Thiman was born in Ashford, Kent. Largely self-taught, he was awarded an FRCO in 1921, and a DMus in 1928. From 1930 he was Professor of Harmony at the Royal Academy of Music and later, from 1956 to 1962, was Dean of the Faculty of Music at the University of London. From 1958, having moved from Park Chapel (a Congregational Church in Crouch End, later to join with Ferme Park Baptist Church to form a Union Church in the same district. He was organist of the City Temple in London, a Congregational Church. He was a keen advocate of amateur music-making and in the 1960s was the conductor and Musical Director of the Purley Choral Society, performing his 'Spring Garland' in 1964. The choir changed its name to The Chandos Choir in 1969, they performed his 'Go, Lovely Rose' in 2012. He wrote much educational music for piano and other instruments, as well as music for church choirs, some of which is still performed. He is best remembered for his short passion cantata, "The Last Supper" (1930) which sets texts from the gospels of Matthew and John and hymns by St Thomas Aquinas, Charles Wesley and Johann Franck.
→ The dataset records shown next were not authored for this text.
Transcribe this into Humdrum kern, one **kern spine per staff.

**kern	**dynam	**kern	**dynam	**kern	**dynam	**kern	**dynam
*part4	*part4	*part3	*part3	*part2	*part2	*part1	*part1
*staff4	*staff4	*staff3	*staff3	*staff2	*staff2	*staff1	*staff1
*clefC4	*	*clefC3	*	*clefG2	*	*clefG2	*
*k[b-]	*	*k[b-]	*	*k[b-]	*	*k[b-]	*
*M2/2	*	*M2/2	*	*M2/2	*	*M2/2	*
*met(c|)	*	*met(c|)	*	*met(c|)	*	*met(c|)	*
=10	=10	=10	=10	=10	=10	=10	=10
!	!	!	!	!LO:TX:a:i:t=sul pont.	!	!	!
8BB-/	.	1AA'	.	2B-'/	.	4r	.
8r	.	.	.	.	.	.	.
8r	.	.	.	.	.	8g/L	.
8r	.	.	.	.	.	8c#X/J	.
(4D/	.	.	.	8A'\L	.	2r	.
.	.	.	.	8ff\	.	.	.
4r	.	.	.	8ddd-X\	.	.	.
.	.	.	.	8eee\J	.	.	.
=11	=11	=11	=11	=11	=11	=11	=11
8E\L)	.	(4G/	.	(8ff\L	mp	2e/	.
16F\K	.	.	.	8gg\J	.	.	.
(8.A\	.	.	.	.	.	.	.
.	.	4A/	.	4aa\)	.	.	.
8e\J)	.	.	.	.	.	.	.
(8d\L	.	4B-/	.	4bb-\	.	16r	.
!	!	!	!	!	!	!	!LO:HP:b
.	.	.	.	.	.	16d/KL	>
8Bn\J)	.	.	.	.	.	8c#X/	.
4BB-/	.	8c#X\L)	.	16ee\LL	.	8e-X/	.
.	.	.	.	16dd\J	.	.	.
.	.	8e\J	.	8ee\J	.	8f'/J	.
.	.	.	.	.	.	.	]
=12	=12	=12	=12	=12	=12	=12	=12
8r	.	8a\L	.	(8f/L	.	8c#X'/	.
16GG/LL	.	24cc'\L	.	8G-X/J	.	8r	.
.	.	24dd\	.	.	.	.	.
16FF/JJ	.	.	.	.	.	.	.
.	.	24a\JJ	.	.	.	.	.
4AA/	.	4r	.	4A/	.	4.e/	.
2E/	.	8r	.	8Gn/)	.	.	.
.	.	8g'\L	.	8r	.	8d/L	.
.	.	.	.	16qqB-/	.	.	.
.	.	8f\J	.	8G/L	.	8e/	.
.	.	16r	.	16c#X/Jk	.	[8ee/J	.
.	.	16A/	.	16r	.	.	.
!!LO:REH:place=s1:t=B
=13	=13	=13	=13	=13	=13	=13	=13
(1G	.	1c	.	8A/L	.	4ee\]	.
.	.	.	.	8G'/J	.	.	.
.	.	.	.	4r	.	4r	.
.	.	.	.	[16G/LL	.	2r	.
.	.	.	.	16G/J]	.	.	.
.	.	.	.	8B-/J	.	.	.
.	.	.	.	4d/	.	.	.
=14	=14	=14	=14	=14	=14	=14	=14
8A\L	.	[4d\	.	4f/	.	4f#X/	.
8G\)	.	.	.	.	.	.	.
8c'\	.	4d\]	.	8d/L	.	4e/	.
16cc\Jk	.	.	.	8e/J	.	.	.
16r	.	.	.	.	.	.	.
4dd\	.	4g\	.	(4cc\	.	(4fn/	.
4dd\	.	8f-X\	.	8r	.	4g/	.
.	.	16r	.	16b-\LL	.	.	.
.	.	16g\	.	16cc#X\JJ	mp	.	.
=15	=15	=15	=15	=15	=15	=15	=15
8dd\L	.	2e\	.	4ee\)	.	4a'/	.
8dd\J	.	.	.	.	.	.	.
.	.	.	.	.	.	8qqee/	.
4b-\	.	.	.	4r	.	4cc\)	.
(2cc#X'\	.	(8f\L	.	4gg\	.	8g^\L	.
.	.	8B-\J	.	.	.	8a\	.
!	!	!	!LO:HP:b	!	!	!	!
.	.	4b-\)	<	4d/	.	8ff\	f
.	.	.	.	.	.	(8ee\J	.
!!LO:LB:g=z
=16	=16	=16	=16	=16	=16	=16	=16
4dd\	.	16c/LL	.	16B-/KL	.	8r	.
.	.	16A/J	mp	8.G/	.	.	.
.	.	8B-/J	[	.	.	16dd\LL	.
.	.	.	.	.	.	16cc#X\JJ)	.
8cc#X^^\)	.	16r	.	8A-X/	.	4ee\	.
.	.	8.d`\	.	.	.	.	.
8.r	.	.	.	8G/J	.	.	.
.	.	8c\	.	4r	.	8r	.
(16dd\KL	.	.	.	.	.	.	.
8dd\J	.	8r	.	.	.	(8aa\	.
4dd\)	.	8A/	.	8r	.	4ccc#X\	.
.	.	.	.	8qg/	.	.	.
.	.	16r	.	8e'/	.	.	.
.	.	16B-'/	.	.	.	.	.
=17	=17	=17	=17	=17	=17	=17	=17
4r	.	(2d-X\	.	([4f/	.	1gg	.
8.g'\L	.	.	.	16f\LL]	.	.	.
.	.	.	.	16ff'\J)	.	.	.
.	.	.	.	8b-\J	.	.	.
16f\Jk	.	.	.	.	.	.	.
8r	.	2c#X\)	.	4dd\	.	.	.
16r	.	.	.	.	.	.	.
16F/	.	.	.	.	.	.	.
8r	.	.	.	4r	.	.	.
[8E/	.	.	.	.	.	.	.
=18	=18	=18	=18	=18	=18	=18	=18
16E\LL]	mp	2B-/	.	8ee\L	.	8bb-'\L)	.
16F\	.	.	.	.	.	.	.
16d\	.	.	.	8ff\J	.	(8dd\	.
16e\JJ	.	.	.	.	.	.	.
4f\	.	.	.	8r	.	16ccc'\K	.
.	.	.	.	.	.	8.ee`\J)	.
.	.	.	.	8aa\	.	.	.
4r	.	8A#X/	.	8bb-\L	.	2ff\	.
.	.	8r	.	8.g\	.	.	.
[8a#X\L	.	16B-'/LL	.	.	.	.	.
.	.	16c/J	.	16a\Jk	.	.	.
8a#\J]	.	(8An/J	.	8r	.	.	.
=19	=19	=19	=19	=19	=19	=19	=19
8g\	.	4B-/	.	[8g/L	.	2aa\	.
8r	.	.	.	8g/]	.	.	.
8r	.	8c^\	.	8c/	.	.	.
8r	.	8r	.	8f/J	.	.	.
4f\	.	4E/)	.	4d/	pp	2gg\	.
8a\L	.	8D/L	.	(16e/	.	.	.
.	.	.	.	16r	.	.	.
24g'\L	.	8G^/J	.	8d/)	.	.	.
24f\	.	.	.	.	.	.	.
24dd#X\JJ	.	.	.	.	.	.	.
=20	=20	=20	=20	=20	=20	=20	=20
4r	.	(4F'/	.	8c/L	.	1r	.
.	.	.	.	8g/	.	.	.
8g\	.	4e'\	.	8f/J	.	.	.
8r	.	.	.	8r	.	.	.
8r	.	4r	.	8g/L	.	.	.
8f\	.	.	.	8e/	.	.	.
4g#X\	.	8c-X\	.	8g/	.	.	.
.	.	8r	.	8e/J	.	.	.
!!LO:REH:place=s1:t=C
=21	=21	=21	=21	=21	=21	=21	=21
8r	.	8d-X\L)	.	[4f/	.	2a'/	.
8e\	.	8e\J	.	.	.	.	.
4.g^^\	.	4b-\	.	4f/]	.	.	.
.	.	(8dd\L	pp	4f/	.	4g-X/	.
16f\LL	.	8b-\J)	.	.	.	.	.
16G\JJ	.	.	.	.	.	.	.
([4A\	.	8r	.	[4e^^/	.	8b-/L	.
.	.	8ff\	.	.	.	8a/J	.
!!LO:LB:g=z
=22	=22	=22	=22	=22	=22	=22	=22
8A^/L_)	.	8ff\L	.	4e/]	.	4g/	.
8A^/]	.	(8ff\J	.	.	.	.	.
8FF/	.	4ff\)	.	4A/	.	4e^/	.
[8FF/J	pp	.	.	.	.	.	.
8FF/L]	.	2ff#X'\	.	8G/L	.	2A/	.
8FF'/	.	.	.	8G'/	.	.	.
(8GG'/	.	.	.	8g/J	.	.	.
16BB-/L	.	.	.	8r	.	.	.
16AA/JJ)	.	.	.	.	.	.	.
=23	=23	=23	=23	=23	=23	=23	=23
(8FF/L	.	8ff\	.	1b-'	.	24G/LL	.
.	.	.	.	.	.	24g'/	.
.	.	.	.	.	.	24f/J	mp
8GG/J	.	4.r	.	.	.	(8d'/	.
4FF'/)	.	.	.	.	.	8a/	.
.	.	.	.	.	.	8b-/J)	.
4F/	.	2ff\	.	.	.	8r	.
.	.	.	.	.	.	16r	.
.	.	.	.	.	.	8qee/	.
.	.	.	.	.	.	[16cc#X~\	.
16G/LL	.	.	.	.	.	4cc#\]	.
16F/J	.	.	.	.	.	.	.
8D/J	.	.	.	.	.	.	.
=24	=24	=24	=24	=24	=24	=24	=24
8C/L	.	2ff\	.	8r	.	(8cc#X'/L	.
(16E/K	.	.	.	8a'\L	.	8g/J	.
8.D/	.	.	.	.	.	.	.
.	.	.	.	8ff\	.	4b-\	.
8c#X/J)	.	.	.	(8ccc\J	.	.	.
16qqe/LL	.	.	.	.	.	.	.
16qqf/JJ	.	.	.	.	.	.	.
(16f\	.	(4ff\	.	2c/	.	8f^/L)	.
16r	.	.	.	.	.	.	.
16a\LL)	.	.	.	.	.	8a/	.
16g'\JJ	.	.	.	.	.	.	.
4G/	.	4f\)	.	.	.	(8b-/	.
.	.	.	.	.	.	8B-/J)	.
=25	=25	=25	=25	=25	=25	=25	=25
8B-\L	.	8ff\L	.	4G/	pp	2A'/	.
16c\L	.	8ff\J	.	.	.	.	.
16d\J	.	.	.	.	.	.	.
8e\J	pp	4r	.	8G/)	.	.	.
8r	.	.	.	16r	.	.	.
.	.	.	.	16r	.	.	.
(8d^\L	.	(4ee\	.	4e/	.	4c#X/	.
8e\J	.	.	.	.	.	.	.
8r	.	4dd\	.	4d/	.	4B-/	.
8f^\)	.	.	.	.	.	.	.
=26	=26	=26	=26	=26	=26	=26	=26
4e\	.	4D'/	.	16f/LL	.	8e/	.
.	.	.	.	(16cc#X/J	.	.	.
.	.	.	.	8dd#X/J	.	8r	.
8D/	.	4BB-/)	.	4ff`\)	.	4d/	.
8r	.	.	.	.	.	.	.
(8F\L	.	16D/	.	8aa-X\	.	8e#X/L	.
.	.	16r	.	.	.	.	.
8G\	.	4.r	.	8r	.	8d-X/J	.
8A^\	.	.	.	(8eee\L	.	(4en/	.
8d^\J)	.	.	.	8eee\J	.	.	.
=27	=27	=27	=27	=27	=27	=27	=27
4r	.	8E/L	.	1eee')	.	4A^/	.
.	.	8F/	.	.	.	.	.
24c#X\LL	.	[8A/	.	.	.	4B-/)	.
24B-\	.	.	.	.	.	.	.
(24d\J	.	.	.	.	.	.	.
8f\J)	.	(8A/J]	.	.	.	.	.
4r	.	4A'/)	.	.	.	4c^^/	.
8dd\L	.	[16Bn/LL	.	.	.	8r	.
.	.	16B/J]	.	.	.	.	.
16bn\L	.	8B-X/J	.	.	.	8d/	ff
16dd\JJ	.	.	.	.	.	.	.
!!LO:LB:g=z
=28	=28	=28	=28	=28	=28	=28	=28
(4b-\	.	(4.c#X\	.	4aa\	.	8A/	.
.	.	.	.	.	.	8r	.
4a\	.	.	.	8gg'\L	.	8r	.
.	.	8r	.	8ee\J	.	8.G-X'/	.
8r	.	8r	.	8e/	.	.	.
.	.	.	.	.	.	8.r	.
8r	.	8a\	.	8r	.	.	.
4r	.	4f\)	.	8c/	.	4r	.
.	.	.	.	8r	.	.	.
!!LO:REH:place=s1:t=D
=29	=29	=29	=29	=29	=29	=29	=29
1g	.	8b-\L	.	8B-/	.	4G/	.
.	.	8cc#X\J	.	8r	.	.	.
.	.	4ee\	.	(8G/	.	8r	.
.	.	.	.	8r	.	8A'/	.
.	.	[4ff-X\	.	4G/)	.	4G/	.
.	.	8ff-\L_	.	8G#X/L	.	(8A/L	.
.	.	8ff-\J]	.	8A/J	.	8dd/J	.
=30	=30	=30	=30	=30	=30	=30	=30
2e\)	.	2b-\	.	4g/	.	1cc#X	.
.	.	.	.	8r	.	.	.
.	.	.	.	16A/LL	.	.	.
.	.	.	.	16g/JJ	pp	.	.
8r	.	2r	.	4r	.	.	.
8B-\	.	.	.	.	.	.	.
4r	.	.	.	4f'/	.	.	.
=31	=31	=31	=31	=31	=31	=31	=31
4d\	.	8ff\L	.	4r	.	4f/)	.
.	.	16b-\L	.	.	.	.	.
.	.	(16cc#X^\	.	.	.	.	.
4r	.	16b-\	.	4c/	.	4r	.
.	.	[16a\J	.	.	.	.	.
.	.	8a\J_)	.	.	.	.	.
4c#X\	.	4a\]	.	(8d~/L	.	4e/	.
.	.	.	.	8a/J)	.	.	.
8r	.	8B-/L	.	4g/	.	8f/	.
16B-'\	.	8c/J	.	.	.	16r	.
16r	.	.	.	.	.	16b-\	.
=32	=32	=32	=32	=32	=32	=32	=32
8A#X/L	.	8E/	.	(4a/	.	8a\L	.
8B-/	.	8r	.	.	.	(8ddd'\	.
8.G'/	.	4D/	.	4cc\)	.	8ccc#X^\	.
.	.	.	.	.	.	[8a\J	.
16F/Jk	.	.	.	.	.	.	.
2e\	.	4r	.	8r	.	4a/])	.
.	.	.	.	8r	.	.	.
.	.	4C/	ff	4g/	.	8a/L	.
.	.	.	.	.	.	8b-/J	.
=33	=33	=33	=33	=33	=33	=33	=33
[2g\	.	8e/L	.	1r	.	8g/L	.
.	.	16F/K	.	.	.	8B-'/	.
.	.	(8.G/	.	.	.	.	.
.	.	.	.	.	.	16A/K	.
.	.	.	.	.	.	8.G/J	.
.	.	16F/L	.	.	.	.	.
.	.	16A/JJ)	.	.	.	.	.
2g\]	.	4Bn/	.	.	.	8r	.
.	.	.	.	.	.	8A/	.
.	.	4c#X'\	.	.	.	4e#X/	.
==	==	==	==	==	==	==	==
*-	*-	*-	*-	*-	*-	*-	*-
Thiman's list of published works numbers about 1,300.[citation needed] These include a large number of partsongs (many for SS or SSA and piano, but also many for SATB) and many anthems and carols. Most of his church music was written for the non-conformist churches, but he also wrote anthems and canticles for Church of England Choirs.

He composed some lighter songs under the name Eric Harding (Harding being his middle name), one of which was published when he was only fifteen.[citation needed]

He was conductor of the Elysian Concert Society that performed at Hornsey Town Hall, The City Temple and other venues in London, and died in 1975.[citation needed]

An archive of his music, The Eric Thiman Collection, was set up in 2014 in the choir library of Southwell Minster.